Unaware that counter-terrorist investigators were monitoring the meetings in 22-year-old Sulayman Khalid's Berry Street garage which was known to the group as the 'wombat hole', they used code words to discuss their plans, which also included conducting "gorilla (sic) warfare)" in the Blue Mountains.
Last month, Mr Khalid who is also known as Abu Bakr, and two of his co-accused, 23-year-old Jibyrl Almaouie and a 16-year-old who cannot be identified, each pleaded guilty in the NSW Supreme Court last month, to conspiracy to commit acts in preparation for a terrorist act.

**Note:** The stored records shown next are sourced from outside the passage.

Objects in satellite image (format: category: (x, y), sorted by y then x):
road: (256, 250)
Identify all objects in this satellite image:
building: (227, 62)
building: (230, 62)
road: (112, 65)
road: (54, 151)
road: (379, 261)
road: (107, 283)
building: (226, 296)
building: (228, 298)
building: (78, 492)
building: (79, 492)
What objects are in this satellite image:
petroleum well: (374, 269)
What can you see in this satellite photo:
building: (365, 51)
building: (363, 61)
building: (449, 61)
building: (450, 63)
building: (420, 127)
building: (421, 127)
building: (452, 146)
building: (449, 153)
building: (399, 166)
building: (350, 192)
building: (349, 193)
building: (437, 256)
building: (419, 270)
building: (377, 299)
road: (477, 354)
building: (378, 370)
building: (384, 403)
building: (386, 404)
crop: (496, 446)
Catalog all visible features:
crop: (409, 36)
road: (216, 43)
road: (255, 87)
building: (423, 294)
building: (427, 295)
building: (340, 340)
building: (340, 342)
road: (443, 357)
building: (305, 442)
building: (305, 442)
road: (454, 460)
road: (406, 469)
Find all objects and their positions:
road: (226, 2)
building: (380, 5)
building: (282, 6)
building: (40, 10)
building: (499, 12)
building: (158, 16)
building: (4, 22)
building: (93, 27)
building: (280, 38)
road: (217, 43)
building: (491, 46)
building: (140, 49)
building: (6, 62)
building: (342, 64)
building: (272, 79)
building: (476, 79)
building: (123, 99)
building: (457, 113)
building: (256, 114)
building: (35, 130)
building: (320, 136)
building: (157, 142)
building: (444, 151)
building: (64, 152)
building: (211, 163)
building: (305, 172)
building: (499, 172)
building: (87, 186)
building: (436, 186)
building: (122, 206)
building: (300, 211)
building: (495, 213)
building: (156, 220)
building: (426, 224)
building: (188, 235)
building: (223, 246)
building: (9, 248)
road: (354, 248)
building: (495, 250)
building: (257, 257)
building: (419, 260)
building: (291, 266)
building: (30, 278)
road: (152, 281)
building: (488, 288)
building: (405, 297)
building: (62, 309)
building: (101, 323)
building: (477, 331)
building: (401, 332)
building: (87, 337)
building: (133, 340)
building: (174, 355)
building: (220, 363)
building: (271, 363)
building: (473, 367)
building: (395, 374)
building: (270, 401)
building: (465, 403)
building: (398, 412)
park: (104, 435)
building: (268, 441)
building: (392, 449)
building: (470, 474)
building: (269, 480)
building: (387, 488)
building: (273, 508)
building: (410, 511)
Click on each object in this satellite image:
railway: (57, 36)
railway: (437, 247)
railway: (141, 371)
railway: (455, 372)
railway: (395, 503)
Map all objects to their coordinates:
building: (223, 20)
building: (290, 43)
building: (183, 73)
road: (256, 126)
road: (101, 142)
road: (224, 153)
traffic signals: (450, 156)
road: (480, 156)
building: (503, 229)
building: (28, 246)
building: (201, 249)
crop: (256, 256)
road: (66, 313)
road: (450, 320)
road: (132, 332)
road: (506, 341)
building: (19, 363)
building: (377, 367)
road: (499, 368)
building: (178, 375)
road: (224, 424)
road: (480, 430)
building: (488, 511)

Two other men, Farhad Said, 25, and Mohamed Almaouie, 21, have previously admitted to possessing documents connected with the preparation of a terrorist act.
All five men will face a sentencing hearing on October 3.
A sixth man, 21-year-old Ibrahim Ghazzawy, was jailed for eight-and-a-half years to serve at least six years and four months.
A statement of facts tendered at Mr Ghazzawy's sentencing in May, noted that he adhered to the religious ideology Wahhabi-Salafism, which inspires Islamic State, or ISIS, Al-Qaeda and like-minded groups.
A series of documents found in Mr Khalid's garage during raids in December 2014, included one note which read: "If we are gonna do the Istishadi the AFP building is a good target, its in parra or the city.
"They will catch up with us anyway. Helicopters and all that so we are going to fight till shahada anyway so we might as well do something major."
According to the court, 'Istishadi' is the Arabic word for 'martyrdom', 'death of a martyr', or 'heroic death', while 'shahada' is the Islamic creed.